Page:Sand - Nouvelles Lettres d un voyageur.djvu/111

Cette page n’a pas encore été corrigée

sa patrie. Le brachypodium ramosus n’a pas de nom vulgaire que je sache ; aucun paysan n’a pu me le dire. Il porte un petit épi grêle, cinq ou six grains bien chétifs qui, çà et là, ont passé l’hiver sur leur tige sans se détacher. On ne l’utilise pas, on ne s’en occupe jamais. Il est venu là, et, comme son chaume fin et chevelu forme un gazon presque toujours vert et touffu, on l’y a laissé. Il n’y a nullement dépéri depuis sept ans que je le connais.
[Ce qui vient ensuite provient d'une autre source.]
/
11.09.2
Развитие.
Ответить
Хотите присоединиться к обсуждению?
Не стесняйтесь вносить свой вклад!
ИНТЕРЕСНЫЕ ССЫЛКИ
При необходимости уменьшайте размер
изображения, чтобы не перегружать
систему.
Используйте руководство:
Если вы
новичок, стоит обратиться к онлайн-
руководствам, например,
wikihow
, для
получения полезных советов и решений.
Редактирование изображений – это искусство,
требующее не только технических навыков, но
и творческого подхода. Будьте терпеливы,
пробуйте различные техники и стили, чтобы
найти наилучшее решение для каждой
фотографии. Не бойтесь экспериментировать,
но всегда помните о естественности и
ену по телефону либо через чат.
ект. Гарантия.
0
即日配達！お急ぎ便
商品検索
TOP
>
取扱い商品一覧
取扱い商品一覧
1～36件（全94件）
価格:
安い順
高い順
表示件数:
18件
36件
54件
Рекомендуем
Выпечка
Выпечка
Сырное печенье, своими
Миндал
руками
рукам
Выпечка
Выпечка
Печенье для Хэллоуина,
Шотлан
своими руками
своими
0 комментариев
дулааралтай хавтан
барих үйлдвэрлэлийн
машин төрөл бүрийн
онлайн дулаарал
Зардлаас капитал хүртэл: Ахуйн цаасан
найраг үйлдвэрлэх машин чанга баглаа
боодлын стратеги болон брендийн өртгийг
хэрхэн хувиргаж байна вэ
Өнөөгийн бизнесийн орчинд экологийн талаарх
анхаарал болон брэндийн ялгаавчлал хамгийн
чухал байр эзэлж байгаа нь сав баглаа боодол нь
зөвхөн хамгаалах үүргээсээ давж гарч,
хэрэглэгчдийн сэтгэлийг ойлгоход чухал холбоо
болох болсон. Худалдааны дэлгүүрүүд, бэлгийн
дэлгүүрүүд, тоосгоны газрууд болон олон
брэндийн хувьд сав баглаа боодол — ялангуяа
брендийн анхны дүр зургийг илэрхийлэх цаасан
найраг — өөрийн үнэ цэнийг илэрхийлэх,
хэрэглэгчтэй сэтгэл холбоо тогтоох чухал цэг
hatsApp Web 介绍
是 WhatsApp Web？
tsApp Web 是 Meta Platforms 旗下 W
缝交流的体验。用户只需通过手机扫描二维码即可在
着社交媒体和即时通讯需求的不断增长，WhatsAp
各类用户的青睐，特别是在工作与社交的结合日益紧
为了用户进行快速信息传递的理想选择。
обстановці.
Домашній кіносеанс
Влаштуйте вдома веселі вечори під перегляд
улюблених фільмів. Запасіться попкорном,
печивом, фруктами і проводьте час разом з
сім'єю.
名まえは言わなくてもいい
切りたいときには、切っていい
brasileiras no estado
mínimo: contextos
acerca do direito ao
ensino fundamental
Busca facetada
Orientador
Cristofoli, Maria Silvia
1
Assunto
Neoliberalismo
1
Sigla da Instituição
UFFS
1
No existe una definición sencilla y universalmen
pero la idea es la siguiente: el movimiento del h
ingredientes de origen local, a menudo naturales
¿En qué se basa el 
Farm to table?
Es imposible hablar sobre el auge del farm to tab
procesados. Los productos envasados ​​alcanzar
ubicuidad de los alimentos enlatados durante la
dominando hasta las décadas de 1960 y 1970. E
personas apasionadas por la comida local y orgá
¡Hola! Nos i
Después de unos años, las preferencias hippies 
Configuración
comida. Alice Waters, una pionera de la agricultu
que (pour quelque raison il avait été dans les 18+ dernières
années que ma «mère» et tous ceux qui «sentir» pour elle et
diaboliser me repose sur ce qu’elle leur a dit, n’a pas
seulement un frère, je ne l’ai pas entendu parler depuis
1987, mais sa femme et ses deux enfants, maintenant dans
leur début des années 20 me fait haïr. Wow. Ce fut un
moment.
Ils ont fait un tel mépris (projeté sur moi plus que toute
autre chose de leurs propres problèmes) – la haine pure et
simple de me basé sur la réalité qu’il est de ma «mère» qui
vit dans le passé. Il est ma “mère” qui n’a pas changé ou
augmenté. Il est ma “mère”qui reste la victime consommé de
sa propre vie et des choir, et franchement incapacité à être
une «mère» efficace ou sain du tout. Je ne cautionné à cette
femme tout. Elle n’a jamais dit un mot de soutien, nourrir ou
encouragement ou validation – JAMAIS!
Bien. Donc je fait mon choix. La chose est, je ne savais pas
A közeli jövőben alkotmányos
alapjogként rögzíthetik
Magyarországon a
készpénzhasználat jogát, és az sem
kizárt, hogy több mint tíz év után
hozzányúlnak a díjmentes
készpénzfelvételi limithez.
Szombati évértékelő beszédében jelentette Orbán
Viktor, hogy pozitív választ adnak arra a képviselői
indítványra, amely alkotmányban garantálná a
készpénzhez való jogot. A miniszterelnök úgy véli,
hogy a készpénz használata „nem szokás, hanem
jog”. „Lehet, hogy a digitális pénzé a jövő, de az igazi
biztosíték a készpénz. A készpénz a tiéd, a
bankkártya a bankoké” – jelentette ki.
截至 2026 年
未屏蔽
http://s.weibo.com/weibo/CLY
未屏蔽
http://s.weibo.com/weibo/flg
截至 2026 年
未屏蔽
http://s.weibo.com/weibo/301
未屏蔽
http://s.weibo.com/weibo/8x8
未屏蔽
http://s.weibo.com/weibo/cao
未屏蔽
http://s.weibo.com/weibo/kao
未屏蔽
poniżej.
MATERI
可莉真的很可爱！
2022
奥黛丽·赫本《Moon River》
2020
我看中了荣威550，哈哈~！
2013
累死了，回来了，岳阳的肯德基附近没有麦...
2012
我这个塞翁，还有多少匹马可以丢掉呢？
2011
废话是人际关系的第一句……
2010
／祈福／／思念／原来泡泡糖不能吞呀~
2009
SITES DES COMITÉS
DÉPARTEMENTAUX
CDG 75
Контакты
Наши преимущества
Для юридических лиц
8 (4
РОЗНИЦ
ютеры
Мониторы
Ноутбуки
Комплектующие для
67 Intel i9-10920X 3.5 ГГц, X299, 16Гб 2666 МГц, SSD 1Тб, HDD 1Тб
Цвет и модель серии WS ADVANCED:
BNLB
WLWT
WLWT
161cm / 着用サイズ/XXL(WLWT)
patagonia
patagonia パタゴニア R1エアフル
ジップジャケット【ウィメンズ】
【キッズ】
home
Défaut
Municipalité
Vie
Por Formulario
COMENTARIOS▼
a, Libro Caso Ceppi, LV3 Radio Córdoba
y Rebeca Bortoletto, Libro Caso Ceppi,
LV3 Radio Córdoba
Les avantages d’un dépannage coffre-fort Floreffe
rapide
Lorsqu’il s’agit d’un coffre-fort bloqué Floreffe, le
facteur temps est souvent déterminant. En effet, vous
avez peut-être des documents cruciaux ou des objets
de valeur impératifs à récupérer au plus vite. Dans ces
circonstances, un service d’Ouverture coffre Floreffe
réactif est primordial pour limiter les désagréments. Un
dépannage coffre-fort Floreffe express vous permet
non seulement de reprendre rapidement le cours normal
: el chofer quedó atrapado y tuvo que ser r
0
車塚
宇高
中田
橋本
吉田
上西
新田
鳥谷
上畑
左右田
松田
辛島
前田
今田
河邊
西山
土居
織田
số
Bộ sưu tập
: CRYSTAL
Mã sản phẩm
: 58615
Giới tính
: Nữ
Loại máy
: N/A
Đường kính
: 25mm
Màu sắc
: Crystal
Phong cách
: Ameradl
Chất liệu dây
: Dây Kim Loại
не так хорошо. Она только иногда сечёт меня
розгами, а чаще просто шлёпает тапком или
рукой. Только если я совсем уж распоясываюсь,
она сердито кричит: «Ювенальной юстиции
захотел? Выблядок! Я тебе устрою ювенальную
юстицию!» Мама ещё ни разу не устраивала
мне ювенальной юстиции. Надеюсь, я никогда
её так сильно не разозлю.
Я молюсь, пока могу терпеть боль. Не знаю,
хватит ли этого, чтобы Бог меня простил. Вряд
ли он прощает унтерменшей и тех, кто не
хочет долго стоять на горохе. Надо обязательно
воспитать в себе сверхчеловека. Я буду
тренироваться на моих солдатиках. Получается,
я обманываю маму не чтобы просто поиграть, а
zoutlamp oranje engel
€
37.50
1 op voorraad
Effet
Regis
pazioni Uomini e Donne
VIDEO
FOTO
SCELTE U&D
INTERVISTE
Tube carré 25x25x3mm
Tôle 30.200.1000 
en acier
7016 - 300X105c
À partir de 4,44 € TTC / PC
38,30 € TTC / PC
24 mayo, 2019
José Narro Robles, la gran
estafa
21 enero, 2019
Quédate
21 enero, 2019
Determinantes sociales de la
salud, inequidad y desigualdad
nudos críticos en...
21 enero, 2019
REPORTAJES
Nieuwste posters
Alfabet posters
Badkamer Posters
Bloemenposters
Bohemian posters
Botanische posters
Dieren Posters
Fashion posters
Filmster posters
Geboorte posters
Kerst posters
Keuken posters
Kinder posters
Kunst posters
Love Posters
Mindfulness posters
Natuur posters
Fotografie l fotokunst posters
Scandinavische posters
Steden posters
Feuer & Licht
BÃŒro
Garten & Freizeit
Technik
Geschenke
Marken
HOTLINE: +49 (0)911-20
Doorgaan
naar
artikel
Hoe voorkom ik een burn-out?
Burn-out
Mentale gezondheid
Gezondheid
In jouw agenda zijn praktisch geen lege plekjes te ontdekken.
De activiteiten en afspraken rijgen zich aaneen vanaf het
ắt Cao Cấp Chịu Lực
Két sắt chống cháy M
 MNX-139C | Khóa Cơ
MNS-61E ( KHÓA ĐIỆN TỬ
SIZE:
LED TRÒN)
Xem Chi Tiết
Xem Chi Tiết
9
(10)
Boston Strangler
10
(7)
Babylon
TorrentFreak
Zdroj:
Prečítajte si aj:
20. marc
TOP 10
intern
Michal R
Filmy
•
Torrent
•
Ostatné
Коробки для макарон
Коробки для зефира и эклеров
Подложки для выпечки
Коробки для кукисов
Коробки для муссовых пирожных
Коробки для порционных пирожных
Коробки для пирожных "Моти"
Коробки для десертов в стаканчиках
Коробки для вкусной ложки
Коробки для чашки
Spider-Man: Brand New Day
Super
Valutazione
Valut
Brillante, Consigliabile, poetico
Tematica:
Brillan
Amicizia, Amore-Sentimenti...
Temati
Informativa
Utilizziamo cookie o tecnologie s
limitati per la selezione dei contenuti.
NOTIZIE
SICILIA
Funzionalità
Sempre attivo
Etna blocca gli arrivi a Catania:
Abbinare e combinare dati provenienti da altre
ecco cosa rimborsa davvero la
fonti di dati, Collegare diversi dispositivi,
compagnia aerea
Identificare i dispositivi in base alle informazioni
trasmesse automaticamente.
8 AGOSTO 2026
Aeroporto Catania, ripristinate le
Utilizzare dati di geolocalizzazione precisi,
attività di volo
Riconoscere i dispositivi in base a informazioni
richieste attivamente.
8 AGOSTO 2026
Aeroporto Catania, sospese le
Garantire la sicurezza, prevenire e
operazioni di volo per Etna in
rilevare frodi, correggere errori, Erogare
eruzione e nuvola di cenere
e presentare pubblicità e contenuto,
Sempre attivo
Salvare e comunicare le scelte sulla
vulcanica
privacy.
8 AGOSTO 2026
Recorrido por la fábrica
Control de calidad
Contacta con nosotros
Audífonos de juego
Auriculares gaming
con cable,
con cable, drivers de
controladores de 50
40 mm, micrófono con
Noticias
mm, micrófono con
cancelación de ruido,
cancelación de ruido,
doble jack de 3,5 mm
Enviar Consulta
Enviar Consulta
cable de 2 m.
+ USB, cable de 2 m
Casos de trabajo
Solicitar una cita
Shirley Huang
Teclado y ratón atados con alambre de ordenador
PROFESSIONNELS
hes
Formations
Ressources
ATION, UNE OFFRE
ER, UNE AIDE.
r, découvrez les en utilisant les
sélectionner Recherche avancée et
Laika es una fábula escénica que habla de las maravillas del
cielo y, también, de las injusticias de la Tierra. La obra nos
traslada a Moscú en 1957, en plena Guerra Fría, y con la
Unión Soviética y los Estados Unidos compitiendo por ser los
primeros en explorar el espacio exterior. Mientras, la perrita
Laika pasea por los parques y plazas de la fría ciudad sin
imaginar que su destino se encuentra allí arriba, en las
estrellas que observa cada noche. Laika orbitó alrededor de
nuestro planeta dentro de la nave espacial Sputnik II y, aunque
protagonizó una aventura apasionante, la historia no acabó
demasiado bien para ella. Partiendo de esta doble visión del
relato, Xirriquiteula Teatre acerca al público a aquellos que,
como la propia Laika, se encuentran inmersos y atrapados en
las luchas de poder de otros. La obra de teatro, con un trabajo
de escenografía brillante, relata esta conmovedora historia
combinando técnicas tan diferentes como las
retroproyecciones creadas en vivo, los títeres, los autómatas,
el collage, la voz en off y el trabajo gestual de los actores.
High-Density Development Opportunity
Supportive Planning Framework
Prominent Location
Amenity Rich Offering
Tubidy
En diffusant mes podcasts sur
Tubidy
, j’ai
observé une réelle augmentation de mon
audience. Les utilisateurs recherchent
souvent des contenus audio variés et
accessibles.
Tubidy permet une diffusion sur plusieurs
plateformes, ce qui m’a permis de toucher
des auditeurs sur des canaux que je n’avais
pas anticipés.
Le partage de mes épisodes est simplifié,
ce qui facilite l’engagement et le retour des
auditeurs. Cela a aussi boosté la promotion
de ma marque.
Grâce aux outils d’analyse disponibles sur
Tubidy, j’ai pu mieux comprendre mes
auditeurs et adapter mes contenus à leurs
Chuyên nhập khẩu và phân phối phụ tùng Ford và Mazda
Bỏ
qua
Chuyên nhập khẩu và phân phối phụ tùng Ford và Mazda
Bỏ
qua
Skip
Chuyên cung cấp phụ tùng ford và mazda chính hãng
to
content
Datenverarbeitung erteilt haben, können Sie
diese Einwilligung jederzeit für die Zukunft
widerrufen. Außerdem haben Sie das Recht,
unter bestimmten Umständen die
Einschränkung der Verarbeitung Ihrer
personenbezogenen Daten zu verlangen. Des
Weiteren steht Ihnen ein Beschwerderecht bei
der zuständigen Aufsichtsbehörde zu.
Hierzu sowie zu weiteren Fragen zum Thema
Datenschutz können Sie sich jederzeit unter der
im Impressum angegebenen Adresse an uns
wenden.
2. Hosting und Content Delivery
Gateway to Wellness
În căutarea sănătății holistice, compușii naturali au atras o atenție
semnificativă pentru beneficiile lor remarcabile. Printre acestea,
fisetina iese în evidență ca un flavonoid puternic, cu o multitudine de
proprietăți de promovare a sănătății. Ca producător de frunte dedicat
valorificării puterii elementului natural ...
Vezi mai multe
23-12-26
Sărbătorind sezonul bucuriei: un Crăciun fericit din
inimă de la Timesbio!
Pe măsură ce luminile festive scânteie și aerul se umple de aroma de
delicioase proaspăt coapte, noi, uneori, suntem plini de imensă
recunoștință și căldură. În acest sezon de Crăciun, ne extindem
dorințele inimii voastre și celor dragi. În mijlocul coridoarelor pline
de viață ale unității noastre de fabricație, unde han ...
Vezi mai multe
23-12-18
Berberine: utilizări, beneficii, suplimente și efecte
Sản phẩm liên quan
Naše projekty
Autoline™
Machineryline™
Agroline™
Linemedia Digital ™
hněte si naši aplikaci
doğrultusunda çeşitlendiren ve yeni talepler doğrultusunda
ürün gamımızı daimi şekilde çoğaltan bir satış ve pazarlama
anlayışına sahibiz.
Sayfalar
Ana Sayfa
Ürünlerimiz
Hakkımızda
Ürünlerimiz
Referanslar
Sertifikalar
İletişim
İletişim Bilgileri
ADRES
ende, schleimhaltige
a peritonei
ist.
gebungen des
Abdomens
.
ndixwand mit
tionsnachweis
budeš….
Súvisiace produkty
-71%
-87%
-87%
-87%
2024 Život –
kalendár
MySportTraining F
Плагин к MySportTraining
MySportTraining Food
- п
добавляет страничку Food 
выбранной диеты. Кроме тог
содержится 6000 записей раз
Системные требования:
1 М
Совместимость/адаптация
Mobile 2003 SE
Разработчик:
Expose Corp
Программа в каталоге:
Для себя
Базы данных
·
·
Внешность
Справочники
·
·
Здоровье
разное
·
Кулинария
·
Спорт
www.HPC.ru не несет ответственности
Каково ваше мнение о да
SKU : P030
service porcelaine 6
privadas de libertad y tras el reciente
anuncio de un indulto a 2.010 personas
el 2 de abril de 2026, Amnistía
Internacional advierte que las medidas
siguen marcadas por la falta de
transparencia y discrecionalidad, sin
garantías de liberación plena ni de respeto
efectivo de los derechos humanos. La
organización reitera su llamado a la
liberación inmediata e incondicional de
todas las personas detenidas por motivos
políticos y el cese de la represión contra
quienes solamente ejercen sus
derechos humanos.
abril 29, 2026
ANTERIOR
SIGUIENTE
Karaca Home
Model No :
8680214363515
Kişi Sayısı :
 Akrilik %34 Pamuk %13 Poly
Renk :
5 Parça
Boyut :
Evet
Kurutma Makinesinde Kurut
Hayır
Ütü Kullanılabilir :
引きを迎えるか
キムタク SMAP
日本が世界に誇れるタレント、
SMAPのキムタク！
Nul autre gazon n’eût consenti à vivre dans ces rochers et sous cette ombre des grands pins : les animaux ne le mangent pas, il n’y a que Bou-Maca, le petit âne d’Afrique, qui s’en arrange quand on l’attache dehors ; mais il aime mieux autre chose, car il casse sa corde ou la dénoue avec ses dents et s’en va, comme autrefois, chercher sa vie dans la presqu’île. J’apprends que, seul tout l’hiver dans cette bastide inhabitée, — le pauvre petit chien qui lui tenait compagnie n’est plus, — il s’est mis à vivre à l’état sauvage. Il part dès le matin, va dans la montagne ou dans la vallée promener son caprice, son appétit et ses réflexions. Il rentre quelquefois le soir à son gîte, regarde tristement son râtelier vide et repart.